> [LISTED ENTRIES]
——

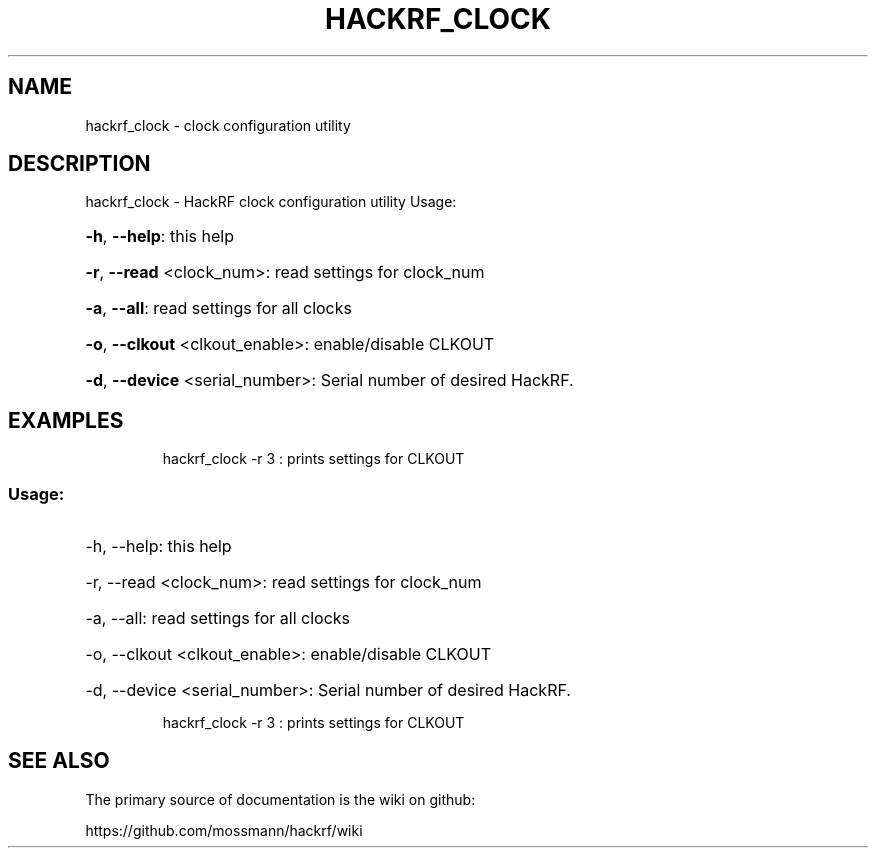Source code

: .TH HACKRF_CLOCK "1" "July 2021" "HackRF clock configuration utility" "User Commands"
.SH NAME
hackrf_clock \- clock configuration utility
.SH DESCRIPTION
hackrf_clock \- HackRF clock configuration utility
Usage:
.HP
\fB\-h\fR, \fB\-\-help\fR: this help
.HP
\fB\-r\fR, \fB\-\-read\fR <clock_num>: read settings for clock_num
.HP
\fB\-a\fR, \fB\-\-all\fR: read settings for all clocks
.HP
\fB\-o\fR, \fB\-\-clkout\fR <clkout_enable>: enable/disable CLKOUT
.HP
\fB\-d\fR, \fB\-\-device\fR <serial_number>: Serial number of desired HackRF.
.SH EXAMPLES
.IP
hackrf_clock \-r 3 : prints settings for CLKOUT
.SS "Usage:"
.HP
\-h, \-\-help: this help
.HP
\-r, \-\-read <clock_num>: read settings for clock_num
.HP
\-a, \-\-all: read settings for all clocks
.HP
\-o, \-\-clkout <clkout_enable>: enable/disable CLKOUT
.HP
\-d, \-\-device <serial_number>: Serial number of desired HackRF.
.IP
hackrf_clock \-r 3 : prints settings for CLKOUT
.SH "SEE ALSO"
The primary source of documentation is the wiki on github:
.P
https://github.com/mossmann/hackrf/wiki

——

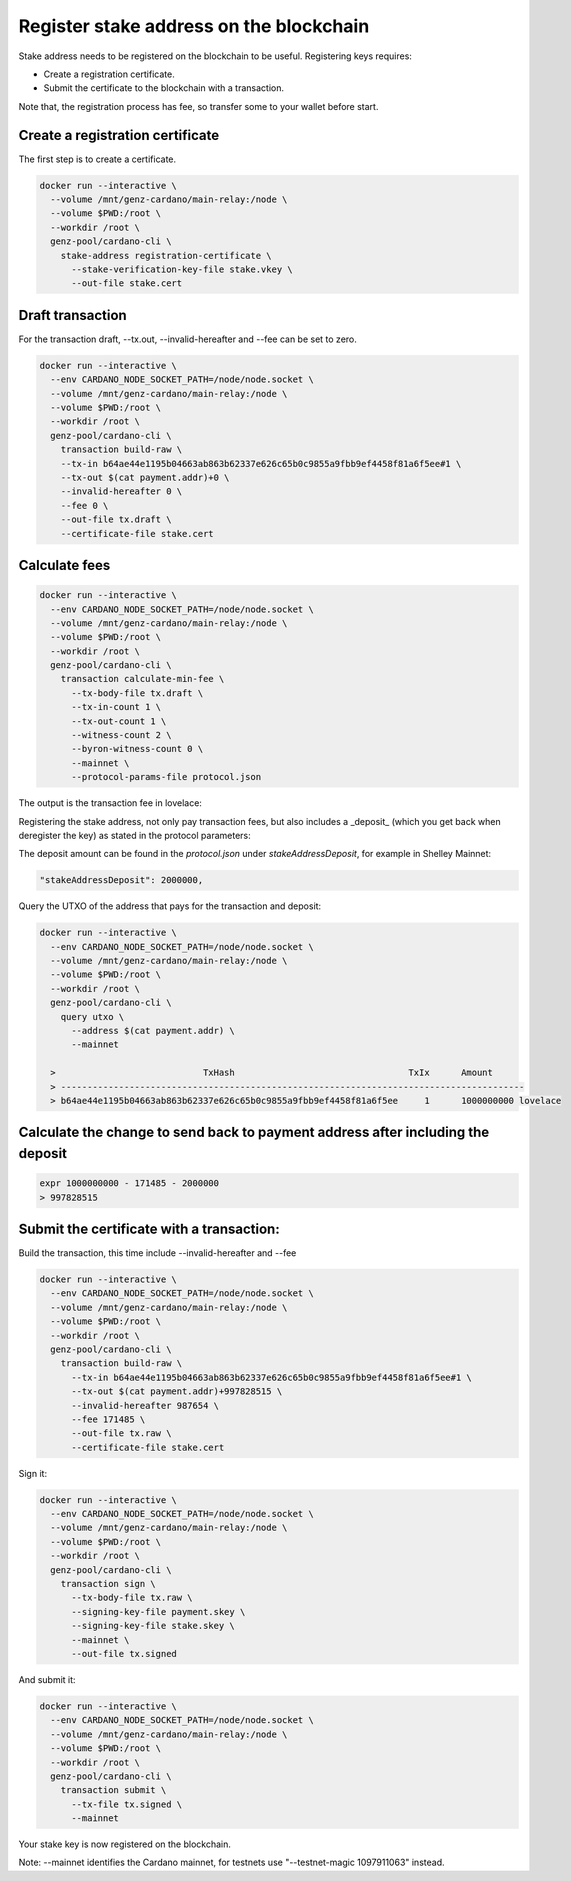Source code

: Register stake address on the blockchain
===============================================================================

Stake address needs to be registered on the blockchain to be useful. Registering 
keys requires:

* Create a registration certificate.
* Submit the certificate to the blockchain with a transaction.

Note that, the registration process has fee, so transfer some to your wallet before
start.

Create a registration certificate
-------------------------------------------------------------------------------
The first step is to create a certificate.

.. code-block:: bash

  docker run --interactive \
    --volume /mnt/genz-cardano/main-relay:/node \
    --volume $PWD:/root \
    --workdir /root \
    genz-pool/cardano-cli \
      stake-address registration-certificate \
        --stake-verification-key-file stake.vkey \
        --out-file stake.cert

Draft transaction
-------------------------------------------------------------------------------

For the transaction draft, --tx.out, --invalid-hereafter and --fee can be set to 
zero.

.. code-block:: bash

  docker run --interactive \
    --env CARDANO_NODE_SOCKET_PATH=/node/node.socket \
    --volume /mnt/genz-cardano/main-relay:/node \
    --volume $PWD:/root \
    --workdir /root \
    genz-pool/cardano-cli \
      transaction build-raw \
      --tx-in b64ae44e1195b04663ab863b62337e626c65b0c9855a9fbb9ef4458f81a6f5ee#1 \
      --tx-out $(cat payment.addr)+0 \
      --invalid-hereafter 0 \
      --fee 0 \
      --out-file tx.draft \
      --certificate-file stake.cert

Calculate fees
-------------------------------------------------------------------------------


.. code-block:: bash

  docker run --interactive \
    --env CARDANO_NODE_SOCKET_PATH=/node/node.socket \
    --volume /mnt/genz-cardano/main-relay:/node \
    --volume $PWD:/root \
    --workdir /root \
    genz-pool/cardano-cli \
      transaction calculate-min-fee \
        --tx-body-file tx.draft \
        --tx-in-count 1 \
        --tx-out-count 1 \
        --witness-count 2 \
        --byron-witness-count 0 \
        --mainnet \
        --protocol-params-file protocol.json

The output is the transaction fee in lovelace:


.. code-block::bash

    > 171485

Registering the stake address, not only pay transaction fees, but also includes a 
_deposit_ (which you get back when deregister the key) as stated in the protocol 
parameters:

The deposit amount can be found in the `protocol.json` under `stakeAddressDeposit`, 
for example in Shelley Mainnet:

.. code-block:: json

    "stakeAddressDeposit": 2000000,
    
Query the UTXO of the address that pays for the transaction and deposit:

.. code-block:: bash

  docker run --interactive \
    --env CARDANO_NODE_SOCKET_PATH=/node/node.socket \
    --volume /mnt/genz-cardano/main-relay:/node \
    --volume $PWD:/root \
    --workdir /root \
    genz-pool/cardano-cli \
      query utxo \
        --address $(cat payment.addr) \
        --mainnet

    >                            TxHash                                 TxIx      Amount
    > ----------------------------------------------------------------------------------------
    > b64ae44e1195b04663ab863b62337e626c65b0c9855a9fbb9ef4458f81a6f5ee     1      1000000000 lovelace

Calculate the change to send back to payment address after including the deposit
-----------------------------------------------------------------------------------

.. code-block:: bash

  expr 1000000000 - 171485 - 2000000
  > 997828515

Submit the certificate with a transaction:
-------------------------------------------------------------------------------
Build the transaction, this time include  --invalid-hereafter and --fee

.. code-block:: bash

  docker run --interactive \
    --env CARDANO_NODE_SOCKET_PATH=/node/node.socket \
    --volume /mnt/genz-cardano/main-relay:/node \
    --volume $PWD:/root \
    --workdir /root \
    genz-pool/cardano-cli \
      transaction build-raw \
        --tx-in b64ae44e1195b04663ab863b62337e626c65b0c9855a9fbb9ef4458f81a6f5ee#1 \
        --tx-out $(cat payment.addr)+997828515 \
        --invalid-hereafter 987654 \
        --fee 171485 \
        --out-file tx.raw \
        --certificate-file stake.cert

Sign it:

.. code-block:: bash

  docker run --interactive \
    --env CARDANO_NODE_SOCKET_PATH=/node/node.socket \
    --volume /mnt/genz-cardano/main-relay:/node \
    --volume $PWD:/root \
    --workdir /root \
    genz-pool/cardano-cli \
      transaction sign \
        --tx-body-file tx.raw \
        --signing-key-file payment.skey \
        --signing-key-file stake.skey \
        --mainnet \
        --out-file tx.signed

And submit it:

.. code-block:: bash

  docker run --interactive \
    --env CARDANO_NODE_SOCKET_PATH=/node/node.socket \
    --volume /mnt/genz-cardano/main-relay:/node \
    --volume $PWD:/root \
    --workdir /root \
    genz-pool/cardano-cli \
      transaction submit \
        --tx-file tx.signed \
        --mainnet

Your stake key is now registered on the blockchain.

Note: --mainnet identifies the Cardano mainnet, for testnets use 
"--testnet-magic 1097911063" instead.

——

> [WHAT THE EXERCISE ASKS]
If a line in the entries above contains "protocol", include it in the count, then report only the total.

> [ANSWER TO THIS EXERCISE]
3